(Work required):
Using the listing below, please gather every line containing the word "lines".

↓

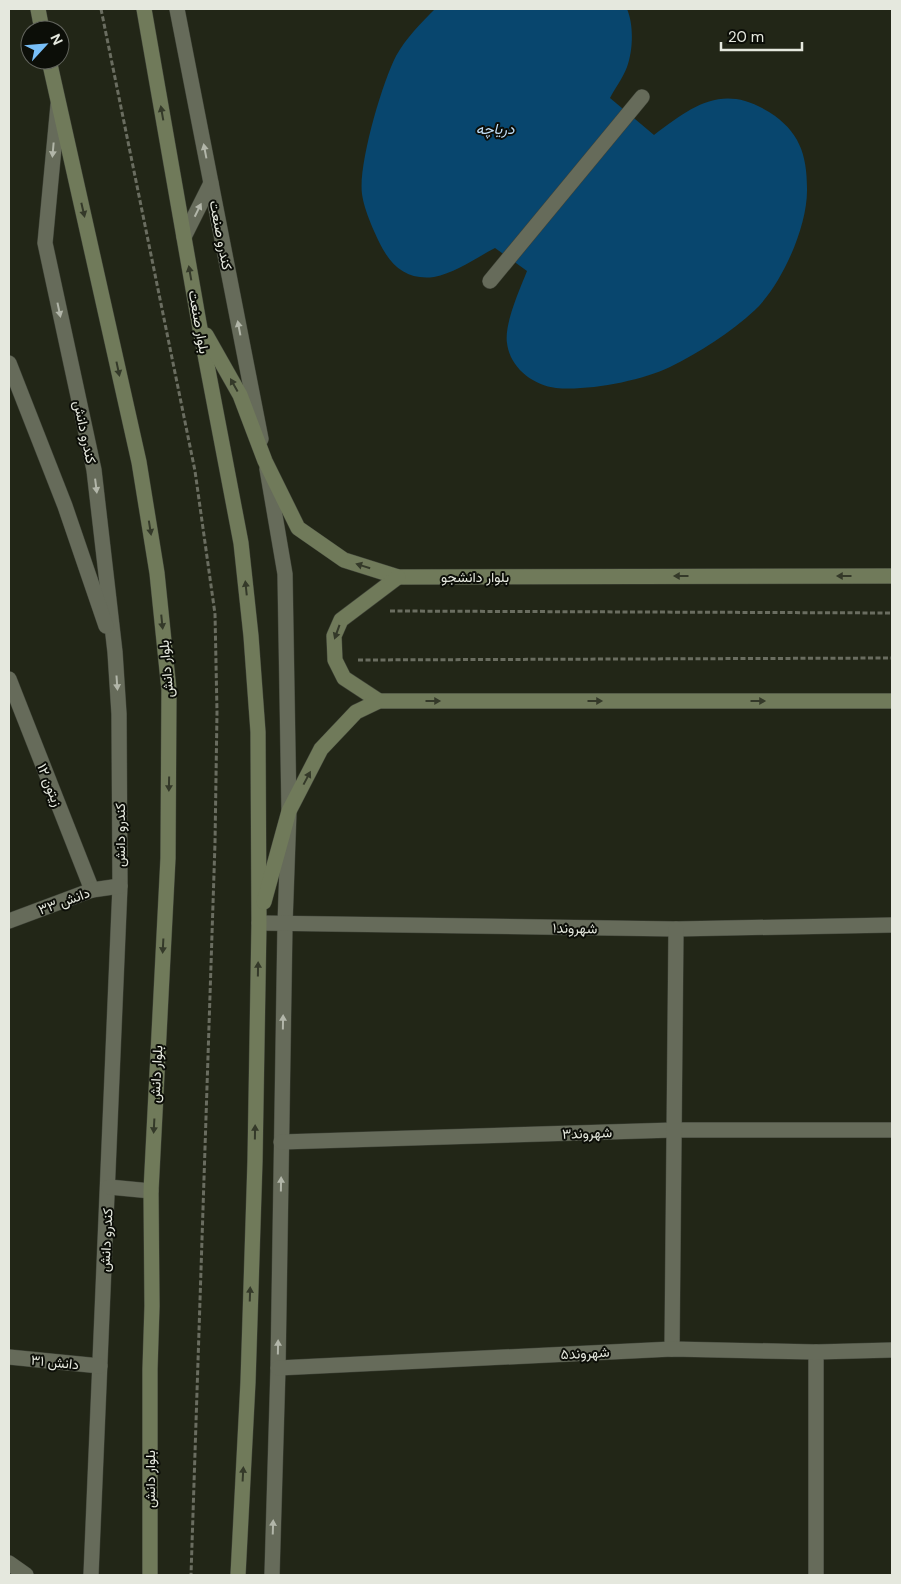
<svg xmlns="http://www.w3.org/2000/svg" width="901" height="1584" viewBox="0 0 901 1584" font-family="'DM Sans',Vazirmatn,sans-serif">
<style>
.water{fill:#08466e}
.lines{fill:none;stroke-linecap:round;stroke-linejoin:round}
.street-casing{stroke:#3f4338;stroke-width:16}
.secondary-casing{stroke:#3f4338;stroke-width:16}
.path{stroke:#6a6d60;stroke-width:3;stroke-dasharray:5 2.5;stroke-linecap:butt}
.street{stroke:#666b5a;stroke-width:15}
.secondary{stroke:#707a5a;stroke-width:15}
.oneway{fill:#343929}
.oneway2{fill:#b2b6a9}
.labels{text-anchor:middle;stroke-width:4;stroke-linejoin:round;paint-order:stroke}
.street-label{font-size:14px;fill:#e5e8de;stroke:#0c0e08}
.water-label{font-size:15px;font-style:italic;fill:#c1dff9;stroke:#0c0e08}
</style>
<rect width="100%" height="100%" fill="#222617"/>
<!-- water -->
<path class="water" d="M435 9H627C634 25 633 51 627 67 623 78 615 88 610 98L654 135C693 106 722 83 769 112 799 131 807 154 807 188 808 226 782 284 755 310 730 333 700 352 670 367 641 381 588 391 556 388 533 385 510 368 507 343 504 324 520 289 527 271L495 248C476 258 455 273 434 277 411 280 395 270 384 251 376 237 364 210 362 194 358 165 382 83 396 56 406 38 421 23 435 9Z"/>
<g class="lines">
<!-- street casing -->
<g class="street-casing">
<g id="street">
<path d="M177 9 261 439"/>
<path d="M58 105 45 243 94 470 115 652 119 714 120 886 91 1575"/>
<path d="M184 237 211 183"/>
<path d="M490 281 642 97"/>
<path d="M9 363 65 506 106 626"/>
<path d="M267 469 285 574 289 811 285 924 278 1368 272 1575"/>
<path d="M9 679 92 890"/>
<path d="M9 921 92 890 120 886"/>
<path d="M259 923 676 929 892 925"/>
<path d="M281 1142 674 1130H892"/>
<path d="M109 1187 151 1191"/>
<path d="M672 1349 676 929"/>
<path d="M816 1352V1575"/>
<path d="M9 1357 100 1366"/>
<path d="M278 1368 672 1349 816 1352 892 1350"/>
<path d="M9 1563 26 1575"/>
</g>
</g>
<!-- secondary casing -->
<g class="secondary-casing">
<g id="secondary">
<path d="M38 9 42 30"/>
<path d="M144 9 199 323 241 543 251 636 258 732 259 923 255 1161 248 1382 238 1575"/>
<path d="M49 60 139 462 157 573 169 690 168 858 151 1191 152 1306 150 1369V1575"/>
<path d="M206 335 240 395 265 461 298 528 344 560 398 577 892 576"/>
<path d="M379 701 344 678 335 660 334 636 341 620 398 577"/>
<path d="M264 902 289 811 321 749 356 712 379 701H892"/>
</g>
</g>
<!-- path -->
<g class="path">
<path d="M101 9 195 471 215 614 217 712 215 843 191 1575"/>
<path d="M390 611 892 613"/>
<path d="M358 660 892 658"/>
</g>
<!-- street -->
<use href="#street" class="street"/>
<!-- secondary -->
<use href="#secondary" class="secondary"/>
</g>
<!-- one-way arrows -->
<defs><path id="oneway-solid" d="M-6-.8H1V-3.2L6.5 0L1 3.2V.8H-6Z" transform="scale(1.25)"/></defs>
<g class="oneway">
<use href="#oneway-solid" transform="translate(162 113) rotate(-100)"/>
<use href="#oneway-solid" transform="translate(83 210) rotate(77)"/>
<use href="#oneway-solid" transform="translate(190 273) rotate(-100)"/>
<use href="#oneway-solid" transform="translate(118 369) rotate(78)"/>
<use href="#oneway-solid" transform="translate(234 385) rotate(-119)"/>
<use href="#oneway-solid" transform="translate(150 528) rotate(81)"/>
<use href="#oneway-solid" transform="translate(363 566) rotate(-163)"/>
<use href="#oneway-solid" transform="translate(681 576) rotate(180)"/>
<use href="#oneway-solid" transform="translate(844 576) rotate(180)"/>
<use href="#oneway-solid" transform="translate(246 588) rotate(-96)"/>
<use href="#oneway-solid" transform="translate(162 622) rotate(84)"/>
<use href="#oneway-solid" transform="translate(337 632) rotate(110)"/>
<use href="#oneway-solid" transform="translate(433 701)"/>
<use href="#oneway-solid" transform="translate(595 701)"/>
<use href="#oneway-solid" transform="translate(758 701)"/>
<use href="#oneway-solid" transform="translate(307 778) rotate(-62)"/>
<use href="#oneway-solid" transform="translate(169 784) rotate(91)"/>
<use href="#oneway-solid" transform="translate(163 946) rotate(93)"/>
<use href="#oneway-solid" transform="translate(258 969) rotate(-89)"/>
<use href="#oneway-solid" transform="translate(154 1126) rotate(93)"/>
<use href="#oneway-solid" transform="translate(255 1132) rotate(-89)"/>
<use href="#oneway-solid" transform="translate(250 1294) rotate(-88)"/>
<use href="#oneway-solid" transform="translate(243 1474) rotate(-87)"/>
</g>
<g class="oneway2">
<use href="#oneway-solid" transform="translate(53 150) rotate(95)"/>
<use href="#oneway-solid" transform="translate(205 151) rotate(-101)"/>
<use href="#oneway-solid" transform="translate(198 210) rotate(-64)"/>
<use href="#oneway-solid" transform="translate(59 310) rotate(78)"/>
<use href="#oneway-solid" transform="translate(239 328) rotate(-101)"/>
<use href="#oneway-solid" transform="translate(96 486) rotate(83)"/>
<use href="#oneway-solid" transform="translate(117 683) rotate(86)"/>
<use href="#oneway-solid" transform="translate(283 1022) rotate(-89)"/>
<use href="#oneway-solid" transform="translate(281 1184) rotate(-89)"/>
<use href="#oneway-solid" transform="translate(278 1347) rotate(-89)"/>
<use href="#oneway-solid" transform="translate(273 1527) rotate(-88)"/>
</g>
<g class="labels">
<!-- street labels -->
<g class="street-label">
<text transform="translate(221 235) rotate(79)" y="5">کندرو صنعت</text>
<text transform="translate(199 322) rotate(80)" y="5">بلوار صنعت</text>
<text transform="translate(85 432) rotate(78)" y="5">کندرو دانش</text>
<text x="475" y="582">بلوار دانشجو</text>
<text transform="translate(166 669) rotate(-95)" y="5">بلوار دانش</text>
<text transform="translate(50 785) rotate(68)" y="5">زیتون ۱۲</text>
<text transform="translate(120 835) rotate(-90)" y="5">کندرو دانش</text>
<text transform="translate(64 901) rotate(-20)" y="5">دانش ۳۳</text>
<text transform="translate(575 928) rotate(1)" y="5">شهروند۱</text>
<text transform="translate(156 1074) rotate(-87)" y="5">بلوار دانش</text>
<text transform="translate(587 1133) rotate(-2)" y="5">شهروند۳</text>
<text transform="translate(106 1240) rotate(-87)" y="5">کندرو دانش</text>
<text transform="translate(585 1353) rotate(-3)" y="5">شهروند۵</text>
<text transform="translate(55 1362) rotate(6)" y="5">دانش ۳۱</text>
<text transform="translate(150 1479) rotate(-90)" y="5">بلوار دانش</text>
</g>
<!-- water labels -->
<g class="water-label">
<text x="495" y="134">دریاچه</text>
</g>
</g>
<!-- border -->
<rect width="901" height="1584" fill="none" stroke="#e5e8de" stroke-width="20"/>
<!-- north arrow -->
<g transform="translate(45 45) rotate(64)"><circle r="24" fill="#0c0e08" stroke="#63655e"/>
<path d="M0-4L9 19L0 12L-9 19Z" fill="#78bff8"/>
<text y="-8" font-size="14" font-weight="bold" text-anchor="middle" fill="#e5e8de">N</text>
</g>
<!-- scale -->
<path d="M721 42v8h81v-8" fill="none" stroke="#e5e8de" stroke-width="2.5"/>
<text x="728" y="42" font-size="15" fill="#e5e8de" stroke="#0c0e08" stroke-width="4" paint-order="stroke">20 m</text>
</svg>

↑

(Response):
.lines{fill:none;stroke-linecap:round;stroke-linejoin:round}
<g class="lines">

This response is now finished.